__Task objective__. Copy every line of the data below, from the line containing "pose: elev=146.3 azim=224.5" down to the line containing "Dot at: (171, 202)", including both of those lines.

##############################

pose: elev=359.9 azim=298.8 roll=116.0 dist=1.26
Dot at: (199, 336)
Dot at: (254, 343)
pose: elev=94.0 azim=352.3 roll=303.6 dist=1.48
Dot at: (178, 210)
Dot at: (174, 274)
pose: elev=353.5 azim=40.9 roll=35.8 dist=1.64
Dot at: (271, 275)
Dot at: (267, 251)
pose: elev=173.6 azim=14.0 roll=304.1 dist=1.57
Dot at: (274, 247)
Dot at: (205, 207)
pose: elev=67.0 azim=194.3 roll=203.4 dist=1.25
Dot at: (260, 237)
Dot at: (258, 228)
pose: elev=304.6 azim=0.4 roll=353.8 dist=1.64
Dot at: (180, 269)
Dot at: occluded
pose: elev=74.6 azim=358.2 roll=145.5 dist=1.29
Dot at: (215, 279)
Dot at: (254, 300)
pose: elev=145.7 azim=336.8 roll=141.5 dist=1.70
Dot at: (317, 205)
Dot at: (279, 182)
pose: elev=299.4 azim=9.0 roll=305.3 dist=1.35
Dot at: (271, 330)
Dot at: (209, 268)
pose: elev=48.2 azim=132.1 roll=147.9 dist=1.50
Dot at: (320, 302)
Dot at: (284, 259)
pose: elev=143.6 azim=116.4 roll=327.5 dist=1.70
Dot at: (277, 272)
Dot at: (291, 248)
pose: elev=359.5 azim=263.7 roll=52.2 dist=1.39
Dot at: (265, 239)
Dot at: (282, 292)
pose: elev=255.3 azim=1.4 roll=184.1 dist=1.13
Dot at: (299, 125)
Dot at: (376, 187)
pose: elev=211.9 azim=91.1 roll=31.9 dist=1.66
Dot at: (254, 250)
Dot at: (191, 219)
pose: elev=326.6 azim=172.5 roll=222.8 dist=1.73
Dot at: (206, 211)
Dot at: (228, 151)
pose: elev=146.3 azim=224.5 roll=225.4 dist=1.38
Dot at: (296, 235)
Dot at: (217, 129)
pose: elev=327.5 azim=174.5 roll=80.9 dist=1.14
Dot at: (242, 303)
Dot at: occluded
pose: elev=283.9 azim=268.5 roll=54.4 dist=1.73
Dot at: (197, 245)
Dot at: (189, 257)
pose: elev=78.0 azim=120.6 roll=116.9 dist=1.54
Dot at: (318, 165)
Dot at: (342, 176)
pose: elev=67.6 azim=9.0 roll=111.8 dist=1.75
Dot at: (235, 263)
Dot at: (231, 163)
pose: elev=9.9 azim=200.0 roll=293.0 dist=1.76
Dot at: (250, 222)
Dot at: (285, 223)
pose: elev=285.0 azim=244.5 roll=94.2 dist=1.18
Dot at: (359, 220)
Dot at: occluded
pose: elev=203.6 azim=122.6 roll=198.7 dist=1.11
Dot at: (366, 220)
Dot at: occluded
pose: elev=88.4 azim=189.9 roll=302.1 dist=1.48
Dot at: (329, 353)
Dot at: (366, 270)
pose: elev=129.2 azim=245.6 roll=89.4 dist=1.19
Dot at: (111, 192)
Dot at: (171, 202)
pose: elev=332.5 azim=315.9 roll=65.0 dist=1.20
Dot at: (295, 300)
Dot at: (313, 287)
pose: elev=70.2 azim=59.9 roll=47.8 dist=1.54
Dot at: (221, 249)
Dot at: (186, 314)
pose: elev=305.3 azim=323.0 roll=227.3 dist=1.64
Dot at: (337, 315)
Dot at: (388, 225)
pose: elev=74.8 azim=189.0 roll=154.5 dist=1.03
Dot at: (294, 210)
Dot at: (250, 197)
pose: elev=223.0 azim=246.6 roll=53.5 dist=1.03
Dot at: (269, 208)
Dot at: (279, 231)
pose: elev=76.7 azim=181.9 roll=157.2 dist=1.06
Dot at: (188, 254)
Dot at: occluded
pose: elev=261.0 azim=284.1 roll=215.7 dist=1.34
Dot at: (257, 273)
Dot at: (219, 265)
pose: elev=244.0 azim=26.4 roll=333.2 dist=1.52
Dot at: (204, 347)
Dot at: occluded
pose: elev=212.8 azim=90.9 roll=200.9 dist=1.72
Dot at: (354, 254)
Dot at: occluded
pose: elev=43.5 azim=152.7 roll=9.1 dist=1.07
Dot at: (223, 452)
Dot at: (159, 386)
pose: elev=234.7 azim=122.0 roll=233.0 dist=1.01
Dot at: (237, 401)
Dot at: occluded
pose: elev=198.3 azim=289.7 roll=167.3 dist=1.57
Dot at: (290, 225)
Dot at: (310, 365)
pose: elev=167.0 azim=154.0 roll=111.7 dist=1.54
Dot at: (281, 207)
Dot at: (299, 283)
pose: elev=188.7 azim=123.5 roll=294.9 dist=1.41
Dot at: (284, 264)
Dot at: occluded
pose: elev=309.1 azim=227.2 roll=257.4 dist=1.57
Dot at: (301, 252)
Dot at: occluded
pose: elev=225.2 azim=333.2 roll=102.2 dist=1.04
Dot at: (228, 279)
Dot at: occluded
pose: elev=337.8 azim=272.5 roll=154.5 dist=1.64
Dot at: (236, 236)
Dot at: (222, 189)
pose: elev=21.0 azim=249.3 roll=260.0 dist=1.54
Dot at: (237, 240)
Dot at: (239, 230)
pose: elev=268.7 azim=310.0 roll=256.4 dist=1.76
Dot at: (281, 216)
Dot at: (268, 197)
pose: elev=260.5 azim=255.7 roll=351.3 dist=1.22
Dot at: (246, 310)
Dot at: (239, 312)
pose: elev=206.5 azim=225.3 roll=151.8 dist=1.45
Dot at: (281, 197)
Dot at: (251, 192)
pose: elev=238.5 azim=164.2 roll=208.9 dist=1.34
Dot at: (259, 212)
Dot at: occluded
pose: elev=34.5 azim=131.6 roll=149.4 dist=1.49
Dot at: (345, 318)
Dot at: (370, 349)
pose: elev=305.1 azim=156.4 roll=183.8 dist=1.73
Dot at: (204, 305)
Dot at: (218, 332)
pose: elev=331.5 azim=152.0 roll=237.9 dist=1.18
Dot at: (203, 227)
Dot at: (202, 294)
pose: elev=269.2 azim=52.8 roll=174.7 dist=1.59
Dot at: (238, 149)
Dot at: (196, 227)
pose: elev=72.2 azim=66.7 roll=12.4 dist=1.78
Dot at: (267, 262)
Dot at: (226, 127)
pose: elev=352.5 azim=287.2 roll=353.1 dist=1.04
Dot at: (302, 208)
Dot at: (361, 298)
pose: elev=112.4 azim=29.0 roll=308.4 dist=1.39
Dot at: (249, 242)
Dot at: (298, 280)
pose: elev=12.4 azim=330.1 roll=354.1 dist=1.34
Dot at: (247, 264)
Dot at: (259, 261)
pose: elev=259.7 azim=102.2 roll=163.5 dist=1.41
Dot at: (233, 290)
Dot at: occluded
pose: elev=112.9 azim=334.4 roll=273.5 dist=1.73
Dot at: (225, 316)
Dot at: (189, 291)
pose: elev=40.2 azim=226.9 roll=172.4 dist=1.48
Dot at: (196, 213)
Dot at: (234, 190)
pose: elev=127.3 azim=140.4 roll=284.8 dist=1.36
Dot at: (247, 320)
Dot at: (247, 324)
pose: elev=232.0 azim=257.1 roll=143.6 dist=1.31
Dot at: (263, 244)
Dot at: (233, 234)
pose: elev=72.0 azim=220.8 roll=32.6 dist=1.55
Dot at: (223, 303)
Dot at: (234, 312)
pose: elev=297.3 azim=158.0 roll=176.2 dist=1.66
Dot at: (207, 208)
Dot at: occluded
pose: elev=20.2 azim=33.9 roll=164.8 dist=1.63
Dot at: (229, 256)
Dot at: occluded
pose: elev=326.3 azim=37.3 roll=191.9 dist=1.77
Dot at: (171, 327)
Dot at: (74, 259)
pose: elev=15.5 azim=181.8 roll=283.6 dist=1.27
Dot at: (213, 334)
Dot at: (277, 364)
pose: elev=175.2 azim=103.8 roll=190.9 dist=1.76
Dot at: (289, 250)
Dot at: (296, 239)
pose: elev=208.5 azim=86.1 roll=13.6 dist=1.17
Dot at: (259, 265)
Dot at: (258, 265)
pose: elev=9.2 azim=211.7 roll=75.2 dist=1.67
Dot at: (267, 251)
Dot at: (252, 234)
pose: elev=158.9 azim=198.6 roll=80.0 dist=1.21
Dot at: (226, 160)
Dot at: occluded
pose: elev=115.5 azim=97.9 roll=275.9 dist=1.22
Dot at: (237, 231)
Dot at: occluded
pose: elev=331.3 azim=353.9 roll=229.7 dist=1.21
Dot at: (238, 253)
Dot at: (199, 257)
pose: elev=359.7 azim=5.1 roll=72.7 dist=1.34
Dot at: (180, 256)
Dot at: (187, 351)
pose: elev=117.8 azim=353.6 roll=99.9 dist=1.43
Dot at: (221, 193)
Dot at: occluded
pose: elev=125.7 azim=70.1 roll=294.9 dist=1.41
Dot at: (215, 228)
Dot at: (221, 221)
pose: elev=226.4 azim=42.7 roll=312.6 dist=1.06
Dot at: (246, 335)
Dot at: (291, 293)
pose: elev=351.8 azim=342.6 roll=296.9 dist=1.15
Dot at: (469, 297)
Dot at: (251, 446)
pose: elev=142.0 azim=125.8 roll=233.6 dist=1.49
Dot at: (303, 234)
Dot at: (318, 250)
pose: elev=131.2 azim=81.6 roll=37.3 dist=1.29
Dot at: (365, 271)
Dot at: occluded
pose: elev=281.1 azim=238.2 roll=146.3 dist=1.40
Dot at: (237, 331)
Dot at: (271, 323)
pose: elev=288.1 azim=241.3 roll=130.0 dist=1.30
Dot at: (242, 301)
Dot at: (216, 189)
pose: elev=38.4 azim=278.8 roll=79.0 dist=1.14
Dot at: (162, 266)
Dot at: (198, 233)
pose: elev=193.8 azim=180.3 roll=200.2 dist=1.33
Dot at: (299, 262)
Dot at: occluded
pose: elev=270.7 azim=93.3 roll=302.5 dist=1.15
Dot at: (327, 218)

##############################

__Response to this exercise__.
pose: elev=146.3 azim=224.5 roll=225.4 dist=1.38
Dot at: (296, 235)
Dot at: (217, 129)
pose: elev=327.5 azim=174.5 roll=80.9 dist=1.14
Dot at: (242, 303)
Dot at: occluded
pose: elev=283.9 azim=268.5 roll=54.4 dist=1.73
Dot at: (197, 245)
Dot at: (189, 257)
pose: elev=78.0 azim=120.6 roll=116.9 dist=1.54
Dot at: (318, 165)
Dot at: (342, 176)
pose: elev=67.6 azim=9.0 roll=111.8 dist=1.75
Dot at: (235, 263)
Dot at: (231, 163)
pose: elev=9.9 azim=200.0 roll=293.0 dist=1.76
Dot at: (250, 222)
Dot at: (285, 223)
pose: elev=285.0 azim=244.5 roll=94.2 dist=1.18
Dot at: (359, 220)
Dot at: occluded
pose: elev=203.6 azim=122.6 roll=198.7 dist=1.11
Dot at: (366, 220)
Dot at: occluded
pose: elev=88.4 azim=189.9 roll=302.1 dist=1.48
Dot at: (329, 353)
Dot at: (366, 270)
pose: elev=129.2 azim=245.6 roll=89.4 dist=1.19
Dot at: (111, 192)
Dot at: (171, 202)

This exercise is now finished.